If we can boil down what the MGO’s role is really about, it’s as simple as this:
A Major Gift Officer’s role is to cultivate and steward relationships with donors in order to help donors fulfill their passion and interests through investing in your organization.
Let’s break this down. An MGO’s role is to:

Cultivate and steward relationships. Being an MGO is all about getting to know donors. Why do they give? Why are they passionate about your mission? What brings the donors joy? Who are they, and what do they want to accomplish in life? What are the donors’ fears that keep them from having joy in life? A really good MGO knows the answers to these questions.

It also takes a tremendous amount of work and time to know the answers. This is what many nonprofit executives and board members do not understand. They think MGOs are just supposed to have lunches and dinners, and magically they get checks. It’s possible, but you will just get a check. You will not get a real investment in your mission. That is what you want.

Help donors fulfill their passion and interests. This is everything, folks. The ability to help a donor fulfill her passion is one of the greatest things you could possibly do for another human being. This is powerful, and it’s something not to be taken lightly. If you truly love and care for your donors, you are spending a lot of time figuring out how to make this happen. This means hours and hours of spending time not only with your donor, but with your program staff as well, to understand everything your nonprofit does.

Understand this – an MGO spends all this time hunkered down into programs not because it’s nice that they know what the organization does, but because they are really the outward expression of the mission to the donor.

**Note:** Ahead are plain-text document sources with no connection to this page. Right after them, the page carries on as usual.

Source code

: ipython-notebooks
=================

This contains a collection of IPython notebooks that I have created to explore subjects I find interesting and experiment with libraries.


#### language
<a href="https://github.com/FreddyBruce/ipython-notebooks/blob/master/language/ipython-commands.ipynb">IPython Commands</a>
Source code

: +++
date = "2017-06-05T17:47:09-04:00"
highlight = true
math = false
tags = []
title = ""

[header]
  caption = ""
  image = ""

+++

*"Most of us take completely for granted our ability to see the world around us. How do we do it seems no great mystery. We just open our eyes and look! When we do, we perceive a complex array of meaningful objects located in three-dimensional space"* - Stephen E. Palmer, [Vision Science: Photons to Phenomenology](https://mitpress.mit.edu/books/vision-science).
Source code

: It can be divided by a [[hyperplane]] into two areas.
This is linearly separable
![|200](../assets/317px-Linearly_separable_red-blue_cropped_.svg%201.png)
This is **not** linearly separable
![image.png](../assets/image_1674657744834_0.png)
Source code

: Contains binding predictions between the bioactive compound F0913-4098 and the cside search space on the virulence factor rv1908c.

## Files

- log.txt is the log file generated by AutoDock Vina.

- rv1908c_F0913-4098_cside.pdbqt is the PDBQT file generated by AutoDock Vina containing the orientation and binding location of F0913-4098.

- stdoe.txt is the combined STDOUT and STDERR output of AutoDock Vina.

If the MGO is not passionately involved in the what and the how of your mission, she cannot possibly represent the nonprofit to a donor. But, wow, when an MGO really does this well, it’s amazing to hear her convey the story to donors. If she is really good, she leaves the donor inspired and ready to act NOW.

Investing in your organization. This is where the asking comes into play. It’s just 1% of the entire relationship with the donor, but it’s the thing that brings the whole relationship together. Without the ask, there is no fulfilling a donor’s passions and interests. Without the ask, all that cultivation and stewardship is just being nice. A real relationship is two-way. Without the investment of the donor, there really is not a full relationship. So I don’t buy it when an MGO says he has a good relationship with a donor and has never asked the donor for a gift.

I want to be very clear: MGOs need to ask for gifts for specific programs or projects. Don’t give me this, “well, the donor just decides what they want to do” stuff. That is not helping the donor fulfill his passions and interests. You have to help cast that vision for the donor. I’ve heard donors talk passionately about MGOs who have helped them find their passion through their giving. I love hearing those stories because that, to me, is the ultimate type of MGO/Donor relationship.

This is what an MGO should be doing, broadly speaking. It’s all about the asking and the NOT asking for money. Great MGOs find the right balance and can live in this tension. Can you?